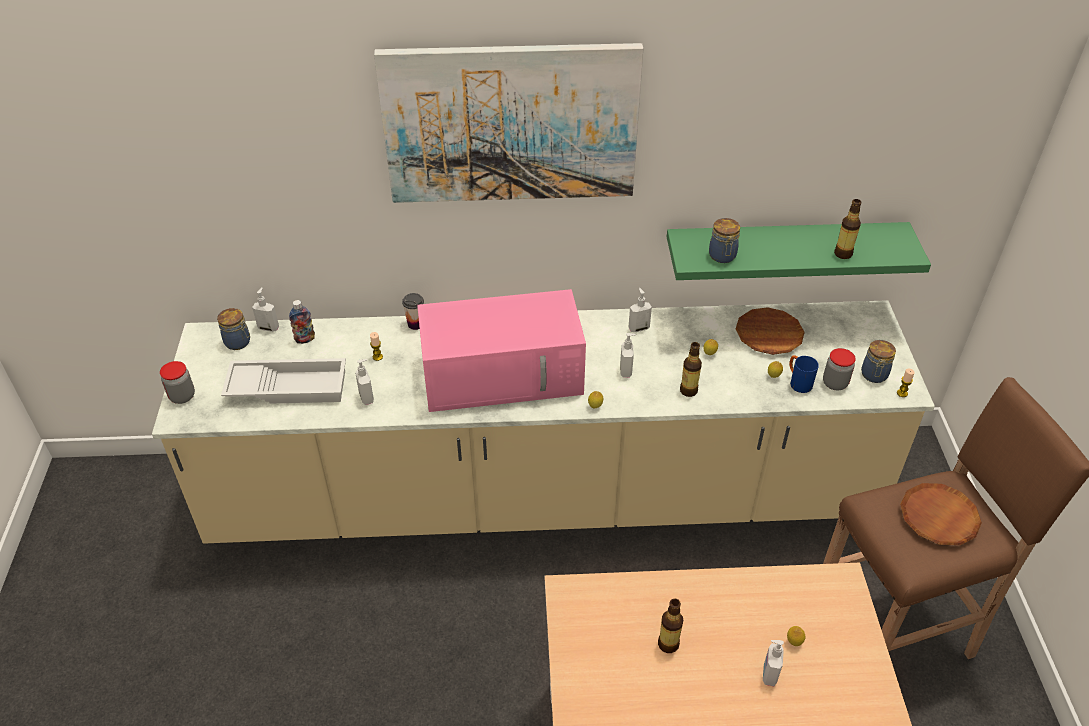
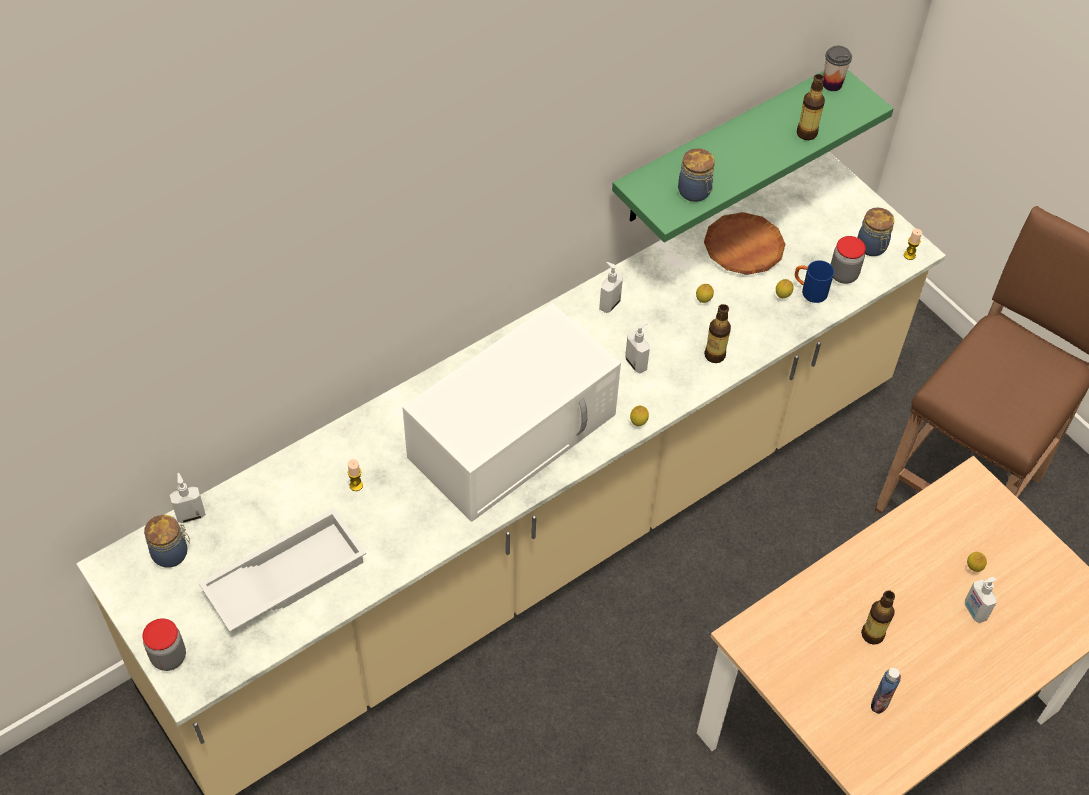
camera: 35 degrees left, 10 degrees up
(305, 339) = (250, 507): bottle -> bottle (880, 702)
(367, 397) = (388, 541): soap dispenser -> none
(415, 324) = (363, 421): cup -> cup (832, 84)
(504, 374) = (514, 433): pink microwave -> white microwave
(511, 124) = (450, 151): picture -> none
(938, 517) = (1011, 372): brown plate -> none

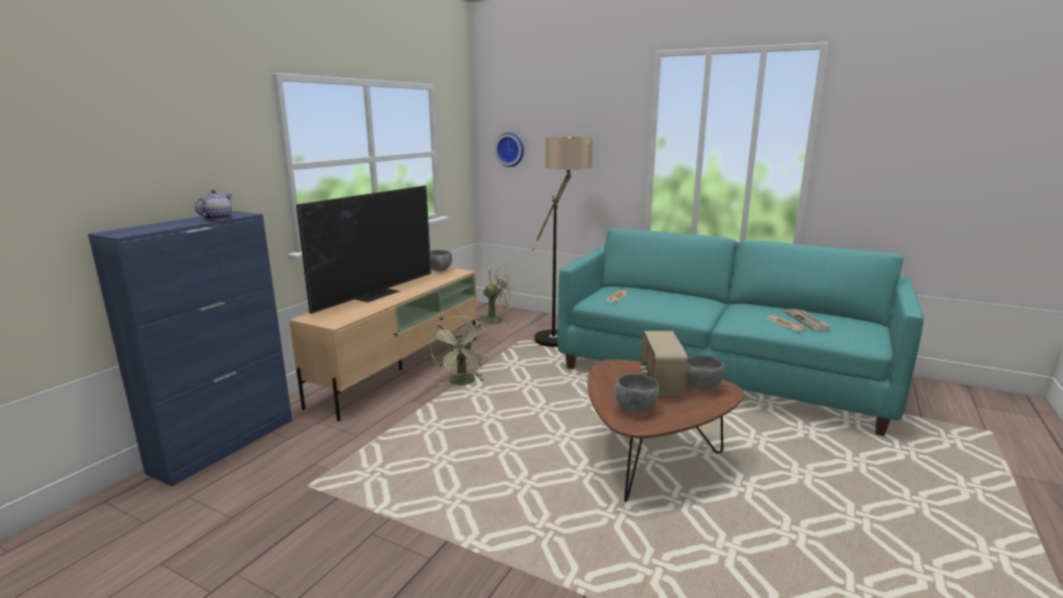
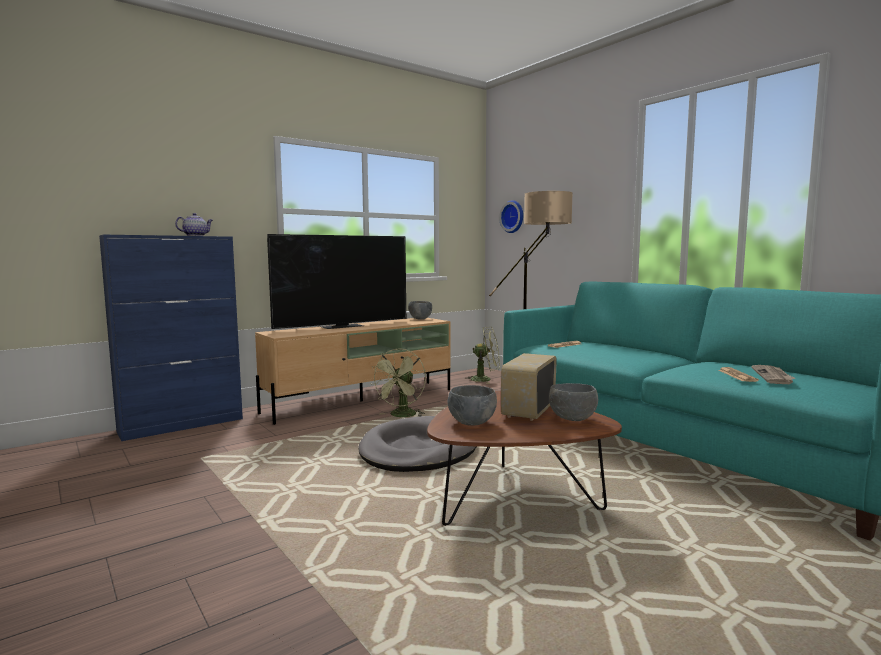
camera: 25 degrees right, 10 degrees down
(522, 423) = (418, 450): none -> grey dog bed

------------------------------------

Task prompt >>
Return the listing above verbatim and exclude every picture.

Written reply >>
camera: 35 degrees left, 10 degrees up
(305, 339) = (250, 507): bottle -> bottle (880, 702)
(367, 397) = (388, 541): soap dispenser -> none
(415, 324) = (363, 421): cup -> cup (832, 84)
(504, 374) = (514, 433): pink microwave -> white microwave
(511, 124) = (450, 151): picture -> none
(938, 517) = (1011, 372): brown plate -> none

camera: 25 degrees right, 10 degrees down
(522, 423) = (418, 450): none -> grey dog bed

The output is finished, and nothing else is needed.